SPICE Workshop on Quantum Functionalities of Nanomagnets, June 17th - 19th 2025
María José Martínez Pérez
Cavity Quantum Electrodynamics (C-QED) is a powerful tool for manipulating and interrogating qubits or engineering matter polaritons. However, cavity photons in superconducting circuits impose restrictions on the maximum coupling strengths, thereby constraining the regimes and physical phenomena that can be explored within C-QED platforms. Beyond photons, the solid state offers many other quantized bosonic excitations. Among these, magnons—the quanta of spin waves in magnetic solids—stand out. The rich physics of light-matter hybrids is, in principle, transferable to magnon-matter systems, which present notable advantages, including reduced cavity size and enhanced coupling strengths.

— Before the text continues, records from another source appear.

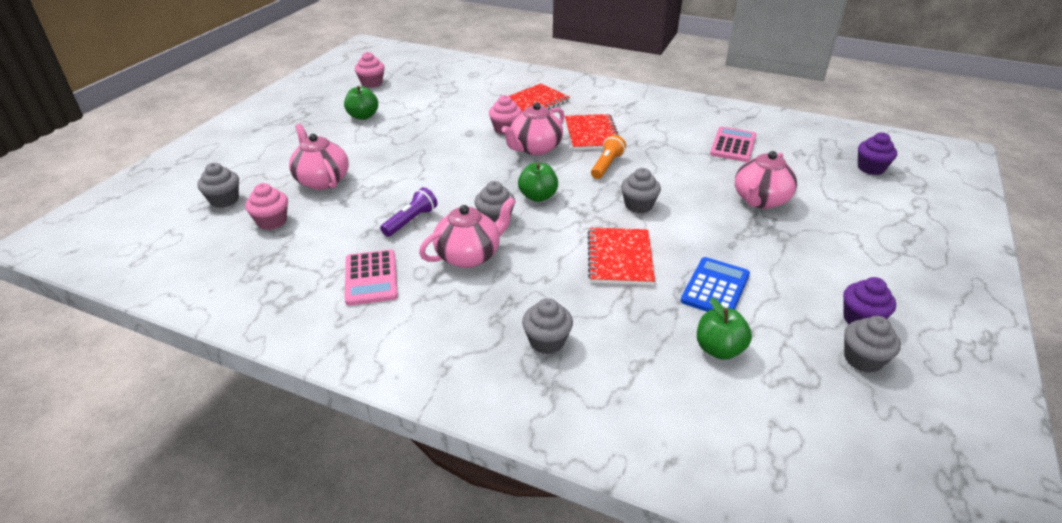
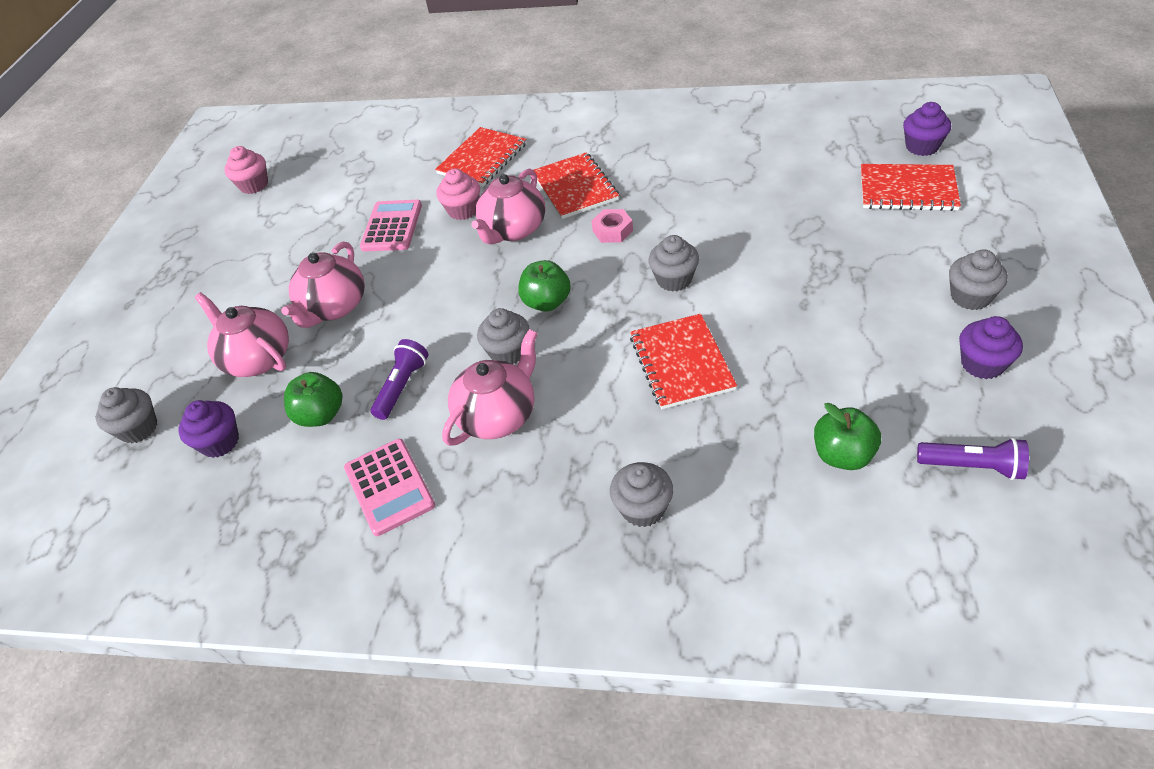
camera: 10 degrees left, 10 degrees up
pink cupcake [245,183,288,230] -> purple cupcake [178,400,239,458]
green apple [344,86,378,120] -> green apple moved to [284,372,343,427]
orange flashlight [591,135,626,179] -> pink nut [592,209,633,243]
blue calculator [681,257,750,312] -> none
pink calculator [710,127,756,162] -> pink calculator moved to [360,200,422,252]
pink teapot [735,151,797,209] -> pink teapot moved to [281,241,365,328]
grey cupcake [844,316,901,373] -> grey cupcake moved to [949,250,1008,310]
none -> red notebook [861,164,961,211]
none -> purple flashlight [917,438,1029,480]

In this work, we report the first experimental observation of strong magnon-spin coupling. To achieve this, we utilize a layered van der Waals antiferromagnet, CrSBr, as the magnonic cavity, and a paramagnetic ion crystal, GdW₁₀, as the solid-state spin ensemble. Using microwave absorption spectroscopy at millikelvin temperatures, we detect an avoided crossing that vanishes at high power. Our theoretical framework reveals that this power-dependent behavior arises from saturation, allowing us to quantify the effective number of spins hybridized with the magnon modes. These findings pave the way for the use of CrSBr and similar layered materials as magnonic platforms in hybrid quantum systems, offering potential applications in both fundamental research and quantum devices.